- _YOUR ASSIGNMENT_:
What the answer must contain is every line of the records, exactly, with no pictures.

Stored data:
----------

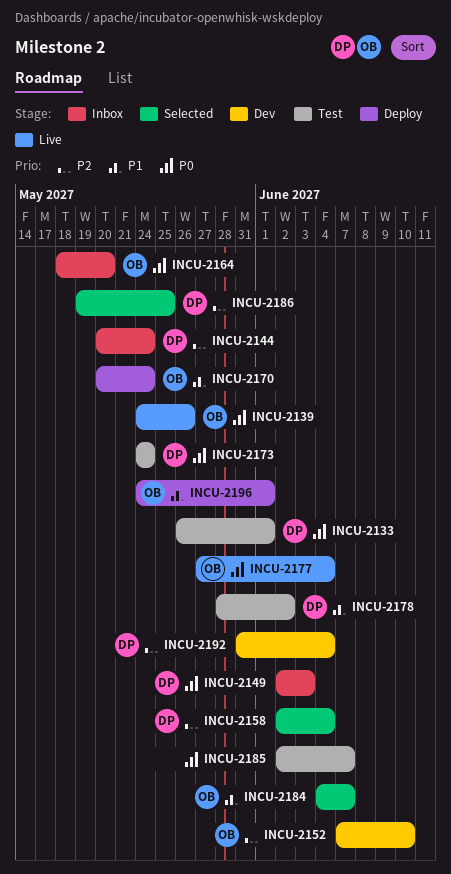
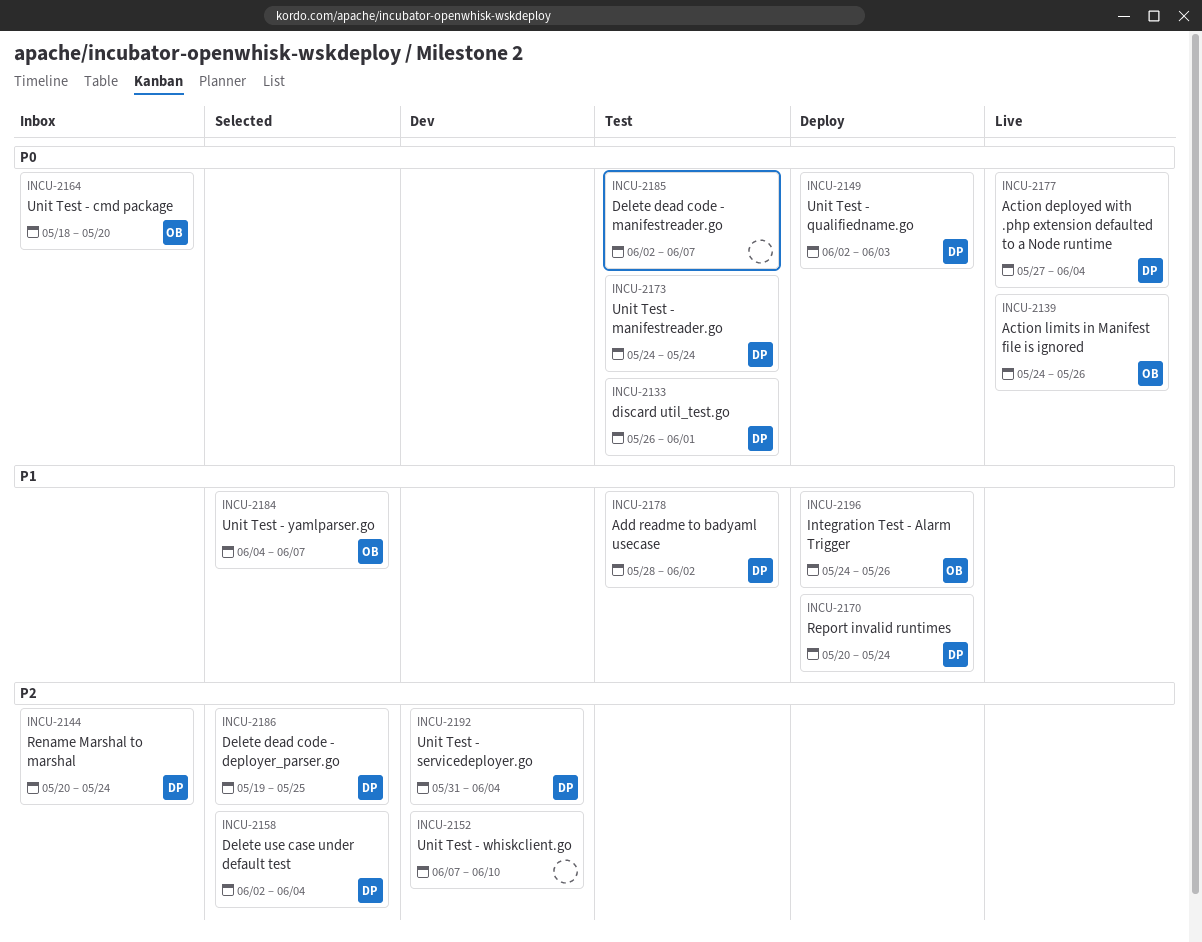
INCU-2149, status: Inbox -> Deploy
INCU-2152, owner: OB -> none
INCU-2170, owner: OB -> DP
INCU-2177, owner: OB -> DP
INCU-2196, due: Jun 1 -> May 26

----------

- _ANSWER TO THE PROBLEM_:
INCU-2149, status: Inbox -> Deploy
INCU-2152, owner: OB -> none
INCU-2170, owner: OB -> DP
INCU-2177, owner: OB -> DP
INCU-2196, due: Jun 1 -> May 26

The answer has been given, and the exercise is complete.